STATED PROBLEM A - From the SAIL newsletter, output the passage that starts at "1. If any of" and ends at "Friday is best!".
STATED PROBLEM B - In the SAIL newsletter, when will SAIL-related photocopying be ready after the book is handed to the co-ordinators on Saturday?

EXCERPTED TEXT -

* * * * *

SAIL NEWSLETTER

NEWSLETTER: Footscray & Braybrook campus (July 2006)
The 'let us know' list

1. If any of your contact details have changed, please let us know.

2. If you are planning to have contact with your student outside of SAIL hours you must let us know first and complete the contact request form.

3. If you intend to bring a friend to SAIL please direct them to the website first and direct them to apply online or just let us know beforehand.

4. Let us know if you are going to miss a Saturday via the online "Can't Come Sheet" for Footscray or here for Braybrook

5. Please check and read your emails each week - if possible, Friday is best!

6. Please let us know before you speak publicly or publish an article about SAIL.


Ongoing offers

1. Photocopying- for any SAIL related photocopying, simply mark the pages from the books you want copied and give the book to the co-ordinators on Saturday- it will be ready for you the following week!

2. The Tutor Resources section of the website is available at all times to provide tutors with ideas, games, work-sheets and support. We strongly suggest that if you are experiencing difficulties of any kind when working with your student, you post a request for advice on the SAIL Panel of Experts Bulletin Board.

* * * * *

SUPPLIED ENTRIES -
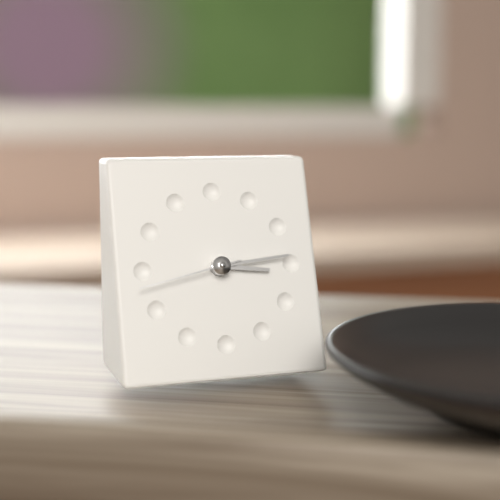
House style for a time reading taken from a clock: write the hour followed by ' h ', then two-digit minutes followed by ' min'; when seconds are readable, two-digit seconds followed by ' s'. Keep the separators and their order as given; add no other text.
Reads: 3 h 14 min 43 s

* * * * *

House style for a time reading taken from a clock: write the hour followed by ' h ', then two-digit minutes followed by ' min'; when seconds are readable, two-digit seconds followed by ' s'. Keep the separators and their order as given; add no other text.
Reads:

* * * * *

TASK ANSWER A -
1. If any of your contact details have changed, please let us know.

2. If you are planning to have contact with your student outside of SAIL hours you must let us know first and complete the contact request form.

3. If you intend to bring a friend to SAIL please direct them to the website first and direct them to apply online or just let us know beforehand.

4. Let us know if you are going to miss a Saturday via the online "Can't Come Sheet" for Footscray or here for Braybrook

5. Please check and read your emails each week - if possible, Friday is best!

TASK ANSWER B - The following week.